The modern glass connector, which would increase the combined size of the two buildings by about 2,400 square feet, would bring the project “in line with the aesthetic of what this company does,” said Von Arx. That includes cloud computing services for large businesses. Berger showed a slickly produced two-minute promo video about his company at the start of the hearing.
The changes would align the facades and allow for the creation of a two-way driveway almost directly opposite Gillespie Avenue. The largely glass connector section, however, would be set back 10 feet from the facades to create a landscaped patio area where employees could work and relax.
“The idea of glass was to merge those two historic buildings and make them transparent,” Berger said.
“There’s a rhythm to the separation of buildings” as one travels east from Fair Haven Road, Red Bank planner Elizabeth Waterbury testified, and the insert is “something that’s intended to disappear” while maintaining that rhythm, she said.
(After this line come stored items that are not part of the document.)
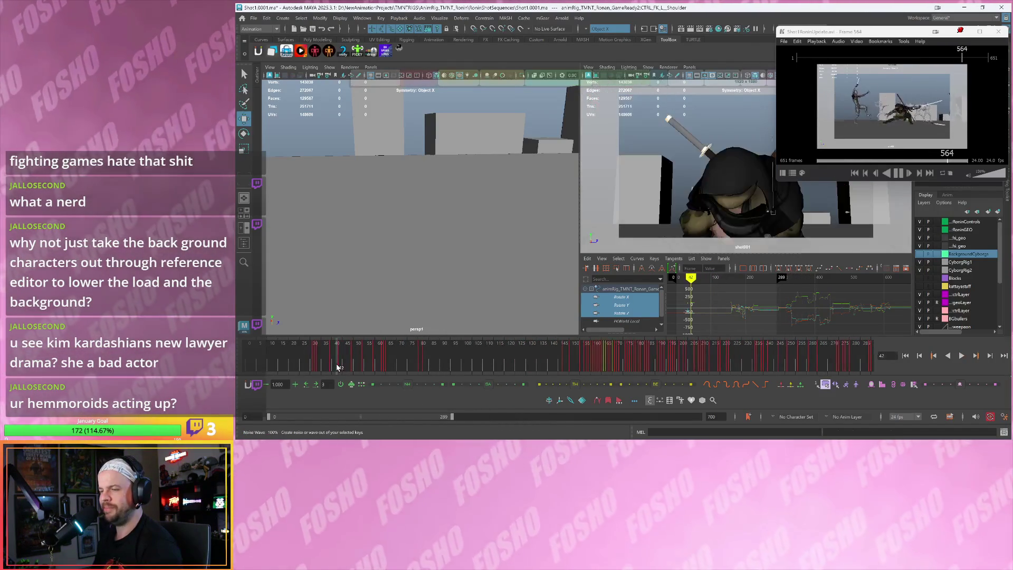
{"action": "key", "text": "alt+v"}
{"action": "key", "text": "Escape"}
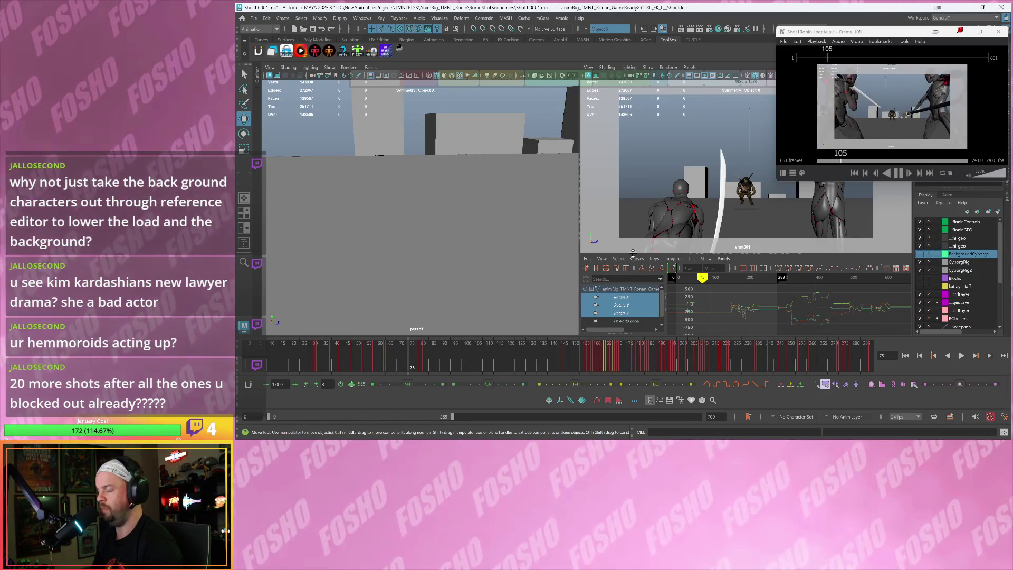
{"action": "mouse_move", "coordinate": [370, 355]}
{"action": "left_mouse_down"}
{"action": "mouse_move", "coordinate": [350, 357]}
{"action": "mouse_move", "coordinate": [397, 359]}
{"action": "left_mouse_up"}
{"action": "left_click_drag", "start_coordinate": [456, 417], "coordinate": [431, 417]}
The plan was previously modified several times over the course of four or five meetings with the borough historical commission, which agreed that 812 has “no historical value,” Berger said.
The proposal needs several variances, including one for parking. Where 34 spaces are required, ForeFront plans to provide 21.
The plan met light opposition from the audience, with concerns largely limited to sightlines into backyards on Willow Avenue; signage; and snow plowing.
In their comments, all board members present offered praise, offset slightly by concerns about parking and traffic. Jake Rue called the plan “a valiant attempt to preserve” the historic character of the area. Marie Noglows, in her first meeting as a board members, called the design “beautiful.”
“I like the idea of people who live in town, who work in town and invest in town,” said board member and Councilman Bob Marchese, who called the plan “fantastic.”
A formal vote, however, was postponed until December 17 because of the late hour and the need to craft a detailed resolution of approval.
A separate ForeFront proposal, which would put a glass-enclosed addition on the second-story rear of its current office space at 804 River Road, was not heard Thursday night, and isn’t expected to be on the board’s agenda again until February.